In dieser durchaus abstrakt erscheinen Überlegung ist es wichtig: Dieser faule Kompromiss zwischen Russland und der Ukraine hatte als Voraussetzung schon faule Kompromisse vor Kriegsbeginn im Jahr 2022: Als nämlich Jahre zuvor schon die westlichen Demokratien, die EU, besonders Deutschland, um des eigenen ökonomischen Vorteils willen, Verträge mit Russland abgeschlossen hatten, bezogen auf die „günstigen“ Öl -und Gas-Lieferungen Russlands. Aus ökonomischem Egoismus der europäischen Staaten wurden die kriegerischen Aggressionen Russlands gegen Georgien (die georgischen Territorien Abchasien und Südossetien sind seit 2008 von Moskau abhängig) und gegen die Krim (2014) dann aus ökonomischen Gründen übersehen. Dies waren bereits faule Kompromisse mit Putin, in denen sich Demokratien auf den Diktator Putin einließen, diese faulen Kompromisse stärkten den Diktator und ermöglichten ihm den Krieg seit 2022… Und eines Tages wird zu einem noch viel umfassenderen „faulen Kompromiss“ kommen, zum Schaden der Ukraine und letztlich zum Schaden des von Russland bedrohten Europa.
10.
Man muss fragen, ob es Kompromisse auch für Gesellschaften und Organisationen geben kann, die behaupten, „die“ Wahrheit total auf ihrer Seite zu haben. Etwa die göttliche Wahrheit in den Religionen, zum Beispiel auch im Katholizismus. Damit sind wir bei der Frage: Gibt es, gab es, Kompromisse innerhalb der katholischen Kirche? Einer Kirche, die von sich selbst offiziell behauptet, „allein selig-machend“ zu sein. Ist eine solche Organisation zum Kompromiss fähig?
Kompromiss setzen in unserem Fall gegenüber dem Papst usw. die kritischen Katholiken voraus, die Kompromisse als Reförmchen fordern. Bestenfalls kann dann von sehr bescheidenen Kompromissen die Rede sein: Zum Beispiel: In vielen Ländern dürfen seit einigen Jahren, durch bischöfliches Entgegenkommen gegenüber den „Laien“, nun auch Mädchen als Ministrantinnen dem Priester am Altar zu Diensten sein. War es ein Kompromiss, als der Papst auch die Feuerbestattung den Katholiken erlaubte? War es ein Kompromiss, als im 2. Vatikanischen Konzil die Religionsfreiheit offiziell anerkannt wurde? Sicher waren es Kompromisse, weil die Kirchenführung spürte, ohne solche Zugeständnisse würden noch mehr Leute die Kirche verlassen oder die Kirchen stände sehr sehr blamabel in der Moderne da.

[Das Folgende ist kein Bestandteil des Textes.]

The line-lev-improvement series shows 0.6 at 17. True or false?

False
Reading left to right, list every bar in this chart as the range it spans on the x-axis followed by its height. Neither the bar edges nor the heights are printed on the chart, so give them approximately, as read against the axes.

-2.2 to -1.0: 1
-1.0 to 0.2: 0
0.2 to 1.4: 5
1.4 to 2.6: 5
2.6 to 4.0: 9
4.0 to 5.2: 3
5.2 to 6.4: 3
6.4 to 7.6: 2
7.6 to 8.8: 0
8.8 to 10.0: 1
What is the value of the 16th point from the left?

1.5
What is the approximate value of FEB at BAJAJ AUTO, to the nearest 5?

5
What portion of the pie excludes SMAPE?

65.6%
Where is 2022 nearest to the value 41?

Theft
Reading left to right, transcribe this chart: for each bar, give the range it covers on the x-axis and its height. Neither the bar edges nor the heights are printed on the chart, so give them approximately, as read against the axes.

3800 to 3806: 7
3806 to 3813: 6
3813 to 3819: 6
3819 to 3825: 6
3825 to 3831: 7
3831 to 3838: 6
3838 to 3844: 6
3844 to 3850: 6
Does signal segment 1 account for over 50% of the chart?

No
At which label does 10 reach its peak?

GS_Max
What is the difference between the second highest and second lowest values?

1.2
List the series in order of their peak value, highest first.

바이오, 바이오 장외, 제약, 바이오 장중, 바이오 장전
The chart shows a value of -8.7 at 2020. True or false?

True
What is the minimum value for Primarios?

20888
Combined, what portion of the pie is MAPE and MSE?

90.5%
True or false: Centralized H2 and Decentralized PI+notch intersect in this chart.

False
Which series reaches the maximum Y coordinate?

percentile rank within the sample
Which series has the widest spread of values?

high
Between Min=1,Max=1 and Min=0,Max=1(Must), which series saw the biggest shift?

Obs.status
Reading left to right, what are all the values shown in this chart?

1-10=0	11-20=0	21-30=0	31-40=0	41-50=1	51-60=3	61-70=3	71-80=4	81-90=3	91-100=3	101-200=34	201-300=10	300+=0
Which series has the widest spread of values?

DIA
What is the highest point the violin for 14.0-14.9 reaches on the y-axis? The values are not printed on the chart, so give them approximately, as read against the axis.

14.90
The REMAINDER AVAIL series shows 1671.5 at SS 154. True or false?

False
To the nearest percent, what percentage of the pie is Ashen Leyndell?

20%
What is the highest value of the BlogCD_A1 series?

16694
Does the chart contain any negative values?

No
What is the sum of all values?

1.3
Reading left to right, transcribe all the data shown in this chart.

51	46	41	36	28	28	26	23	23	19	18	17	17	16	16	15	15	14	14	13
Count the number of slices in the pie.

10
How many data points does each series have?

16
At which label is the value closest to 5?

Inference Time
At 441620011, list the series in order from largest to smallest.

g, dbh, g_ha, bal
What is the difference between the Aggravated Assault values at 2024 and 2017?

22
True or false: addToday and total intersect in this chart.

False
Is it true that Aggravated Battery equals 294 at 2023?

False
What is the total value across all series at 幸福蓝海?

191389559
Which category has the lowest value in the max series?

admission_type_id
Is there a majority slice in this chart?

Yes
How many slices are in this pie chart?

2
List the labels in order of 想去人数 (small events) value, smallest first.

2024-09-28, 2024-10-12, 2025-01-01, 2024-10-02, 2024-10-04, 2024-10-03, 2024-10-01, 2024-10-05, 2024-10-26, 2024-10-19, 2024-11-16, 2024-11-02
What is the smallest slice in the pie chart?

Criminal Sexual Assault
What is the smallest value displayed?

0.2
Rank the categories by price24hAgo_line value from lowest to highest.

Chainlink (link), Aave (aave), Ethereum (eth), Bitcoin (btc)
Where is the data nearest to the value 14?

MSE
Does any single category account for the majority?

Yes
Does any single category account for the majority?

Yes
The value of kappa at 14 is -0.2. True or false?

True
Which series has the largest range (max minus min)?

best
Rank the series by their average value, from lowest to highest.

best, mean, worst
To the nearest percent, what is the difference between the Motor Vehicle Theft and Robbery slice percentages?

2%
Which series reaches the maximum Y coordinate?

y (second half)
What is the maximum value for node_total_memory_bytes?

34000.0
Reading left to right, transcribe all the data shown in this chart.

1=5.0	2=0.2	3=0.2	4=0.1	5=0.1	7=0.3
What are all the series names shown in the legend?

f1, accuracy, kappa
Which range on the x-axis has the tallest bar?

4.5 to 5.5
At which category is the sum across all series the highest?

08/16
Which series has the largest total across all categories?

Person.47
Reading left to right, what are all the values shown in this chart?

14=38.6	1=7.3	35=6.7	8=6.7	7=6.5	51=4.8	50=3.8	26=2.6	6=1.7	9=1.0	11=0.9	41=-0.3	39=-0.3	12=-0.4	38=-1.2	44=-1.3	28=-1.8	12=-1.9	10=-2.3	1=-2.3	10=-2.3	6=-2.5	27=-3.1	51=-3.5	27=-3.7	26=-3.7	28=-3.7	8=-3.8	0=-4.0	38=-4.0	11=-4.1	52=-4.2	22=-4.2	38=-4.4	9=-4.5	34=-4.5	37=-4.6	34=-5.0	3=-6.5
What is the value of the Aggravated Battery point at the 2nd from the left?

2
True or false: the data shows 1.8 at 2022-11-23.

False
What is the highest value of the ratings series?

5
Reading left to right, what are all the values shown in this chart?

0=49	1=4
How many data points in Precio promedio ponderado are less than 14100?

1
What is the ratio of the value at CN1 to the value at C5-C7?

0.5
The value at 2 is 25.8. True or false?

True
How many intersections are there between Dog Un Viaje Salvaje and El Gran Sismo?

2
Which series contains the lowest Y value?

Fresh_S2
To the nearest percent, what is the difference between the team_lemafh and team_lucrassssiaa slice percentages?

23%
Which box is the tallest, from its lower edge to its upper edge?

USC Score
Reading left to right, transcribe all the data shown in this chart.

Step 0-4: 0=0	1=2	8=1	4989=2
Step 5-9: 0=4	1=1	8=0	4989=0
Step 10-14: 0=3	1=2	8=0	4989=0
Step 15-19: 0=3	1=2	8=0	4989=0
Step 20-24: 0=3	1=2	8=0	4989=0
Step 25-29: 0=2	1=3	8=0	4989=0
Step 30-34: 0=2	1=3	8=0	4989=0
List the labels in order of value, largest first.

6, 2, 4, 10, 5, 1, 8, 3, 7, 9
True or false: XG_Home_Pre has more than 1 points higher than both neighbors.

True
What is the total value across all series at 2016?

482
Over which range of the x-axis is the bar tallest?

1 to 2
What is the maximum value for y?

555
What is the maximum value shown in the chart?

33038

Weil aber die katholische Kirche keine Demokratie ist, in der Kompromisse üblich und angesehen sind, nannte also diese Kirche ihre Kompromisse Reformen. Aber eben nicht eine „Reformation“, denn diese würde das System dieser Kirche erschüttern.
Sehr ausführlich äußert sich zu diesem philosophisch vernachlässigten Thema „Kompromiss“ Véronique Zanetti, in „Spielarten des Kompromisses“, Suhrkamp, 2022.